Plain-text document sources
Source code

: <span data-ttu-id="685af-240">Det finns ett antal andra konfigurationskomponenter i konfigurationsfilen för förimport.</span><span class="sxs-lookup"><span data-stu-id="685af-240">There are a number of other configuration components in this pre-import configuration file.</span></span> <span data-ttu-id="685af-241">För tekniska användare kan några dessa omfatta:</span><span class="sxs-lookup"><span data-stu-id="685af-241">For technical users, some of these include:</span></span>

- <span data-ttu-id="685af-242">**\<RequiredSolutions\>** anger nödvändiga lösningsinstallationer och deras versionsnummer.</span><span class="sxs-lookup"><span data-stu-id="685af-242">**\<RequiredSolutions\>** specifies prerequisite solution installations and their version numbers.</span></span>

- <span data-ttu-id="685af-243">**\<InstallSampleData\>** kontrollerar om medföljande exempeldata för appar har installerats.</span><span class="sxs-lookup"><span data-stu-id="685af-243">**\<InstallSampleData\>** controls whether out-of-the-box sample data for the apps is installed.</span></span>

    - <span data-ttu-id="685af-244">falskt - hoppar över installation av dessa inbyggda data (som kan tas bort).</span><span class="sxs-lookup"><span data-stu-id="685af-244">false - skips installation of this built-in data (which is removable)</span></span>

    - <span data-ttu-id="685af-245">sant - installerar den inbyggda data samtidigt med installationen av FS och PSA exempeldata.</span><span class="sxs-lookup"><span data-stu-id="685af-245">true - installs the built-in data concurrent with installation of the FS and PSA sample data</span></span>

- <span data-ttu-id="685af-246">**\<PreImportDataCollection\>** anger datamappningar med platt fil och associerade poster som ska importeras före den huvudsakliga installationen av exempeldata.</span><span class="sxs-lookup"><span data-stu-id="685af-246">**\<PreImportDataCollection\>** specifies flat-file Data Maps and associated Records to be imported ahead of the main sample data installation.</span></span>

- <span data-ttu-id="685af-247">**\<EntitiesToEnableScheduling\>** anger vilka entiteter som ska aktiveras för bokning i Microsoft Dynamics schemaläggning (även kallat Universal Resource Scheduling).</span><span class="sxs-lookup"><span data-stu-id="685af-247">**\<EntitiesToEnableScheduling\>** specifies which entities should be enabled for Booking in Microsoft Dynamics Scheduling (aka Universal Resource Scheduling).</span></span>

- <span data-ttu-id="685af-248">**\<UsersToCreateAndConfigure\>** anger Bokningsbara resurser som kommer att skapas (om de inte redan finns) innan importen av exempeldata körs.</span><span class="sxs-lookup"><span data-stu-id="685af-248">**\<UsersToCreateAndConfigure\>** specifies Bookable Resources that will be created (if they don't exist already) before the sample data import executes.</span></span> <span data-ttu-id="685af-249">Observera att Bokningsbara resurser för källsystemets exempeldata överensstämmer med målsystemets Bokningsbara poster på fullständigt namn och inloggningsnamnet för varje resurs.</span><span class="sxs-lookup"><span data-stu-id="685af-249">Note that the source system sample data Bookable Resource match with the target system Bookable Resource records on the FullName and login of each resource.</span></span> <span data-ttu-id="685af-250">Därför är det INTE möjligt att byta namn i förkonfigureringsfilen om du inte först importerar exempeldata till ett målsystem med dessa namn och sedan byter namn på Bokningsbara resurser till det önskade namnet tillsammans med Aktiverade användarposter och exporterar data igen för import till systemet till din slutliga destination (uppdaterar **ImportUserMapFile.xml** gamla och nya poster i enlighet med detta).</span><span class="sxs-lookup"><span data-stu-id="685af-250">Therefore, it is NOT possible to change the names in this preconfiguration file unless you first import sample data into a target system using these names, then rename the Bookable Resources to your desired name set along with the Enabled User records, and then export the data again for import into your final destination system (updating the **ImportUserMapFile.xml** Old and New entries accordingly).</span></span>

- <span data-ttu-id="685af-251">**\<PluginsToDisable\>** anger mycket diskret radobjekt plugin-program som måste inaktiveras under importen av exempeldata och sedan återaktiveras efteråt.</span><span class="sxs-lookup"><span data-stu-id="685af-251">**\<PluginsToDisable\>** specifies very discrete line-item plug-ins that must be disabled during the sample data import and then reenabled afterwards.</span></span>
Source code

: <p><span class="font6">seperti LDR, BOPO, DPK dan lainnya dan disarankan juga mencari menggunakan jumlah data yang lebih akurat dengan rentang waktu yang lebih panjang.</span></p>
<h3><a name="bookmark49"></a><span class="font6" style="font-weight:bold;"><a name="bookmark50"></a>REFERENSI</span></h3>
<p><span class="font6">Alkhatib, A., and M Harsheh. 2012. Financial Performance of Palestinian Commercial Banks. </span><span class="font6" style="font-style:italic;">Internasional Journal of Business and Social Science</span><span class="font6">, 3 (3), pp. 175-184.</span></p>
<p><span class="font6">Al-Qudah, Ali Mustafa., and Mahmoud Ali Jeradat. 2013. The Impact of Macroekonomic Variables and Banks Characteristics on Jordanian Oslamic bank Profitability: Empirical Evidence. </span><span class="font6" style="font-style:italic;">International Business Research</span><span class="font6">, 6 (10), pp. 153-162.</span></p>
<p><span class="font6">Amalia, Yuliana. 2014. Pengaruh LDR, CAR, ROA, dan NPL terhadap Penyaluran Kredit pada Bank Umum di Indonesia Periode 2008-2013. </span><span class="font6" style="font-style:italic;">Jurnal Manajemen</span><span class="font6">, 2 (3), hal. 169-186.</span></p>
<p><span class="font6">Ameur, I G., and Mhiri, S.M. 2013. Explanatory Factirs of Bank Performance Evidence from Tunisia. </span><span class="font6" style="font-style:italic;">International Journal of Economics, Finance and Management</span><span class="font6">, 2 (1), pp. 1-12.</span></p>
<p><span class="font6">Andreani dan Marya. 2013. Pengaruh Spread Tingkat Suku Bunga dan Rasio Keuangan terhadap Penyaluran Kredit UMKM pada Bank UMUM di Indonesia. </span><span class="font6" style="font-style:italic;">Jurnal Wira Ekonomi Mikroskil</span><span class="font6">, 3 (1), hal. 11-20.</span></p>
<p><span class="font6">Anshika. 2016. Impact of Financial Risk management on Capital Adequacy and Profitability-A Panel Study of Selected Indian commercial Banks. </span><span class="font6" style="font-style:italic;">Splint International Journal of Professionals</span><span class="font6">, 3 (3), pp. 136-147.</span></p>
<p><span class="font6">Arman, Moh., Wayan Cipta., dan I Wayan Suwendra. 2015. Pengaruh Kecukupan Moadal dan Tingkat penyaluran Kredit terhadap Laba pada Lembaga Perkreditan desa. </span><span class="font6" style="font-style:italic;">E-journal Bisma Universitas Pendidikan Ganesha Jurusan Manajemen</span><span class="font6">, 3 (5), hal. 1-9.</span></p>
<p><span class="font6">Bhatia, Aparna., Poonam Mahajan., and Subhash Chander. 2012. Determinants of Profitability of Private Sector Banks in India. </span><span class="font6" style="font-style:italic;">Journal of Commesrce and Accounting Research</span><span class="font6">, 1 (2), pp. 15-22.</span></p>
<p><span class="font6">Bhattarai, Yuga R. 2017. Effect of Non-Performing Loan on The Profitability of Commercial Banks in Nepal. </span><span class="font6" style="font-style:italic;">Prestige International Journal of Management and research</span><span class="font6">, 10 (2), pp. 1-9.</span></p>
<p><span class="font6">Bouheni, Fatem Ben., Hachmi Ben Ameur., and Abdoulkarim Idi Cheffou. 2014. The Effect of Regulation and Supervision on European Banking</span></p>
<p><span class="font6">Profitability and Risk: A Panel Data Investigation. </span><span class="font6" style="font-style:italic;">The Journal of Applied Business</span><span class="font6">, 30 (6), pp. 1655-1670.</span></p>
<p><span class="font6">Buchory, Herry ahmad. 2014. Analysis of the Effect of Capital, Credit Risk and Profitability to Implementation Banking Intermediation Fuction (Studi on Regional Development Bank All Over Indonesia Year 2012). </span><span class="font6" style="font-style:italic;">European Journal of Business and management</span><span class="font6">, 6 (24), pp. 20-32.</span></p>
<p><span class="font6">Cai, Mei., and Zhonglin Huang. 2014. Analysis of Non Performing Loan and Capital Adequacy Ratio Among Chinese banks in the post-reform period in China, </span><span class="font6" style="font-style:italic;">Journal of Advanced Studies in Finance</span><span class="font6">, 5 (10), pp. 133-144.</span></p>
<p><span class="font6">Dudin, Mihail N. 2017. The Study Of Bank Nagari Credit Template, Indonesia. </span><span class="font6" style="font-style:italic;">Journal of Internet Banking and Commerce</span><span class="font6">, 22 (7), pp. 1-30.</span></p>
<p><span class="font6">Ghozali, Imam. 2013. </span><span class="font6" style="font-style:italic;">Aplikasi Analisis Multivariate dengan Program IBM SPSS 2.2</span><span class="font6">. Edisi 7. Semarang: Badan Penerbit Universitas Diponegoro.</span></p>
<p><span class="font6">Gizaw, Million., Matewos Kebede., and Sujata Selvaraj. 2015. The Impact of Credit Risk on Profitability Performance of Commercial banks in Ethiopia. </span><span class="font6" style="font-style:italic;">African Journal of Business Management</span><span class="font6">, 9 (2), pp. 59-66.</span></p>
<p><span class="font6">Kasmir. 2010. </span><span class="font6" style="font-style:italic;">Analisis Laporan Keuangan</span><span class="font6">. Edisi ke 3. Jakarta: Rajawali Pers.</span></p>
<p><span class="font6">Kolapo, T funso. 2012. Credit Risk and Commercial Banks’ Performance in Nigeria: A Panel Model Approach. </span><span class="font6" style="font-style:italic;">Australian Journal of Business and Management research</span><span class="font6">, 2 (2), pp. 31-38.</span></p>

> _Required action_
Transcribe the entries above word for word, from the first line through the line containing "sample data installation.</span></span>", and nothing else.

> _Solution to the exercise_
Source code

: <span data-ttu-id="685af-240">Det finns ett antal andra konfigurationskomponenter i konfigurationsfilen för förimport.</span><span class="sxs-lookup"><span data-stu-id="685af-240">There are a number of other configuration components in this pre-import configuration file.</span></span> <span data-ttu-id="685af-241">För tekniska användare kan några dessa omfatta:</span><span class="sxs-lookup"><span data-stu-id="685af-241">For technical users, some of these include:</span></span>

- <span data-ttu-id="685af-242">**\<RequiredSolutions\>** anger nödvändiga lösningsinstallationer och deras versionsnummer.</span><span class="sxs-lookup"><span data-stu-id="685af-242">**\<RequiredSolutions\>** specifies prerequisite solution installations and their version numbers.</span></span>

- <span data-ttu-id="685af-243">**\<InstallSampleData\>** kontrollerar om medföljande exempeldata för appar har installerats.</span><span class="sxs-lookup"><span data-stu-id="685af-243">**\<InstallSampleData\>** controls whether out-of-the-box sample data for the apps is installed.</span></span>

    - <span data-ttu-id="685af-244">falskt - hoppar över installation av dessa inbyggda data (som kan tas bort).</span><span class="sxs-lookup"><span data-stu-id="685af-244">false - skips installation of this built-in data (which is removable)</span></span>

    - <span data-ttu-id="685af-245">sant - installerar den inbyggda data samtidigt med installationen av FS och PSA exempeldata.</span><span class="sxs-lookup"><span data-stu-id="685af-245">true - installs the built-in data concurrent with installation of the FS and PSA sample data</span></span>

- <span data-ttu-id="685af-246">**\<PreImportDataCollection\>** anger datamappningar med platt fil och associerade poster som ska importeras före den huvudsakliga installationen av exempeldata.</span><span class="sxs-lookup"><span data-stu-id="685af-246">**\<PreImportDataCollection\>** specifies flat-file Data Maps and associated Records to be imported ahead of the main sample data installation.</span></span>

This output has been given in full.